İstanbul’a eskisi kadar sık gelemiyoruz. Kıyamet kalabalığından korkuyoruz! *Kardeşlerimden biri, İstanbul’da kırk yıldır ticaret yapıyor. *Birinci torunumun evi ve iş yeri ve iş yeri de orada! *Üyesi olduğum kurumların konukevlerinde, ucuza kalmamız da mümkün. Fakat Arabamızla, hatta taksiyle istediğimiz yerlere varamıyoruz. Yollar sıkışık. Bu yetmiyor; ya bir futbol takımı taraftarlarının isyanından veya benzer bir karmaşadan, varacağımız yere ulaşamıyoruz. Toplu taşım araçlarından yararlanmak ustalık istiyor; hiç teşebbüs bile etmiyoruz. Orada yaşayanların çilesini de ekranlarda görüp ürküyoruz. Yıllardır İstanbul’da oturan ve orada yaşamanın ustası olmuş yerleşik halkı bile; zamanın büyük bir kısmını, karmaşa ve sıkışıklık yüzünden kaybediyor.
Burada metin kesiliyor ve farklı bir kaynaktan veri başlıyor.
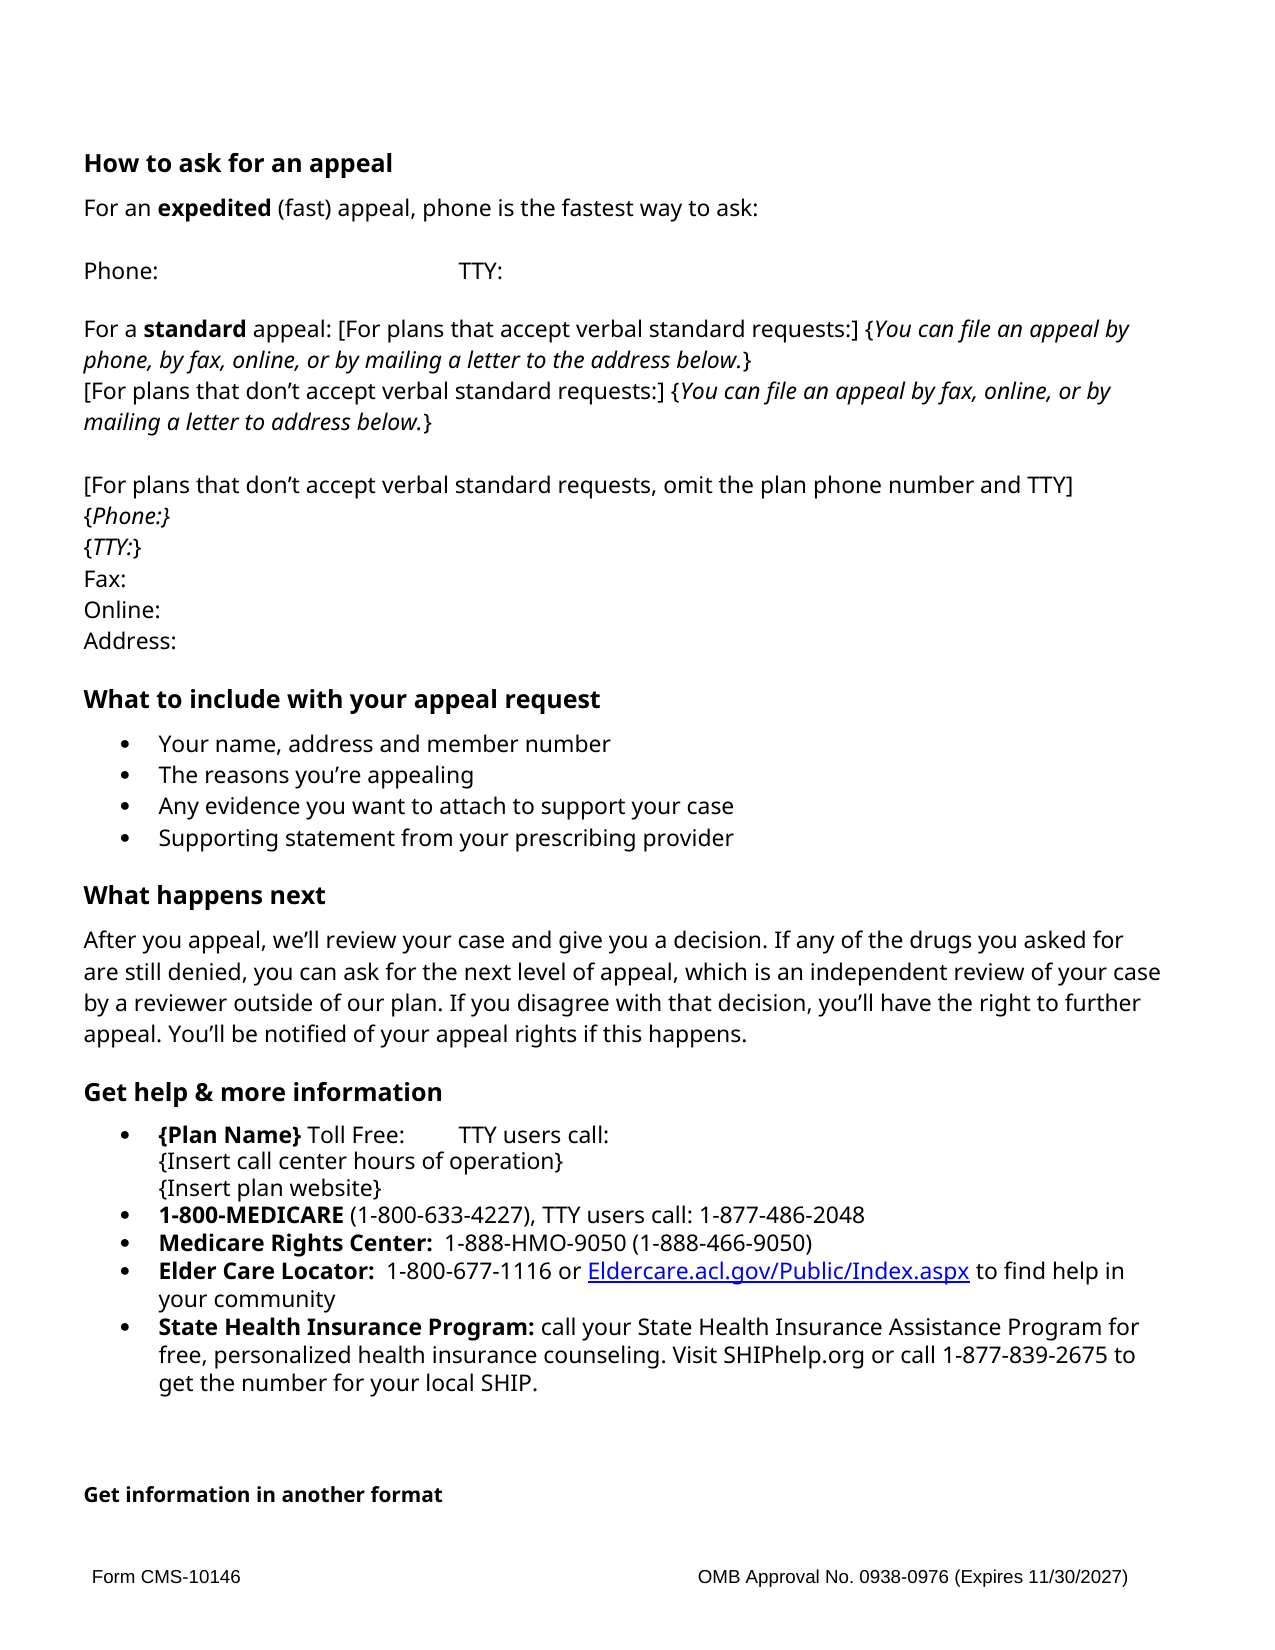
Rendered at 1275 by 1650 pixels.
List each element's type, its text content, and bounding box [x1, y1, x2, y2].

Kalabalıktan yaşanılmaz olmuşken; İstanbul’a göç bir türlü durmuyor. Çünkü tüm yatırımlar ve iş olanakları oraya yığılıyor. Televizyon ilanlarına ve gazetelerdeki reklamlara göre; dairelerine neredeyse bedava veya üste para kazanılarak sahip olunacakmış gibi reklamlarla satılmaya çalışılan gökdelenler, çoğaldıkça çoğalıyor. Vurgunlar gırla!.
Askerliğimi Hadımköy ve Yassıviran’da yaptım. Şimdi oralar Paris olmuş adeta. Yaşanamaz hale gelen büyük metropolün önemli merkezleri haline gelmiş o ıssız kırsallar.. Demek ki, kırk yıldan fazla zamandır o kadar çalışıp didineceğime; yedek subay aylığının küçük bir bölümüyle, kimsenin değer vermediği kırlık-dikenlik ekilmez bir tarla alsaymışım… Maddi durumum bugünkünden daha iyi olacakmış.
HER KÖPRÜ BİR YENİSİNİ GEREKTİRECEK!
*Ankara’daki bankaları İstanbul’a taşı… *Tüm yatırımlar o daracık yere yapılsın…
Ege bölgesindeki sanayicilerin çoğu da oraya gitti. Avrupa’ya göçmeyen her aile, Anadolu’dan İstanbul’a göçtü artık. Çünkü iş olanakları orada! Tüm insanlarımız oraya yığılmak zorunda kaldılar.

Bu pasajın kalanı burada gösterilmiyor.